Véritable opportunité de développement, le digital représente également un enjeu de taille pour le continent avec des défis importants. Co-organisé avec le ministère malgache du Développement Numérique, de la Transformation Digitale, la douzième édition des Assises de la Transformation Digitale en Afrique (ATDA) a été l’occasion de revenir sur les défis du secteur. Quels sont les challenges, où en est aujourd’hui l’Afrique dans cette course à la digitalisation ? Mahamadou Diallo, fondateur des ATDA nous aiguille sur le sujet.


Comment ont été lancées les Assises de la Transformation Digitale en Afrique ?

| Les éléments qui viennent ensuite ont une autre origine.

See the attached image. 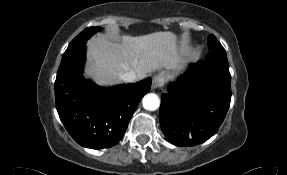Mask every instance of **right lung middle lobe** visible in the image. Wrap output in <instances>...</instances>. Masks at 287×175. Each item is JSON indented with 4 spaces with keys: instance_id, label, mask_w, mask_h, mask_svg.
I'll return each mask as SVG.
<instances>
[{
    "instance_id": "dd1d6c3e",
    "label": "right lung middle lobe",
    "mask_w": 287,
    "mask_h": 175,
    "mask_svg": "<svg viewBox=\"0 0 287 175\" xmlns=\"http://www.w3.org/2000/svg\"><path fill=\"white\" fill-rule=\"evenodd\" d=\"M100 30V27H89L82 31L78 36H76L73 41L69 44L68 48H72L73 46L82 43L84 39H89L94 33Z\"/></svg>"
}]
</instances>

Je suis directeur de la publication de CIO mag, un magazine panafricain lancé il y a seize ans pour faire la promotion de la transformation digitale en Afrique, sous l’angle de l’innovation et de l’entrepreneuriat. Nous voulions aller au-delà d’un magazine papier et permettre aux experts de se rencontrer pour échanger sur les enjeux de la transformation numérique sur le continent. Nous voulions avoir un rayonnement panafricain dans un premier temps pour pouvoir, ensuite, créer des ponts avec l’Europe. C’est ainsi que nous avons mis en place ces assises qui permettent d’organiser de manière alternée, entre l’Europe et l’Afrique, des rencontres d’échanges et de coopération autour de la transformation digitale. Cette année la douzième édition s’est déroulée à Madagascar les 19 et 20 mai.

La transformation digitale en Afrique, où est-on réellement ?
Antananarivo (Madagascar) : 12ème édition des Assises de la Transformation Digitale en Afrique.

Quel est le défi majeur de la transformation digitale en Afrique ?

Le thème de cette douzième édition des ATDA était “Capital humain : catalyseur d’un écosystème numérique africain performant” car l’un des plus gros défis est celui de la valorisation du capital humain. Aujourd’hui, un africain sur deux a moins de 18 ans, ce qui fait de l’Afrique le continent le plus jeune au monde.
Dynamique, ambitieuse et de plus en plus adepte des nouvelles technologies, la population africaine est porteuse de nombreuses opportunités et dispose d’un vivier de talents. Mais cette jeunesse porte en parallèle un certain nombre de défis, parmi lesquels l’éducation et l’employabilité. La formation est le pilier pour que cette transformation digitale soit possible et efficace. Cette jeunesse doit pouvoir accéder aux métiers qui sont à la pointe des technologies. L’avantage aujourd’hui c’est qu’il n’est plus obligatoire d’aller se former en Europe ou aux USA, la formation peut se faire par internet. Et cette jeunesse africaine a soif d’apprentissage. La preuve en est, 30% des MOOC produits dans les grandes universités francophones sont consommés en Afrique. L’appétence et le besoin d’apprentissage sont là.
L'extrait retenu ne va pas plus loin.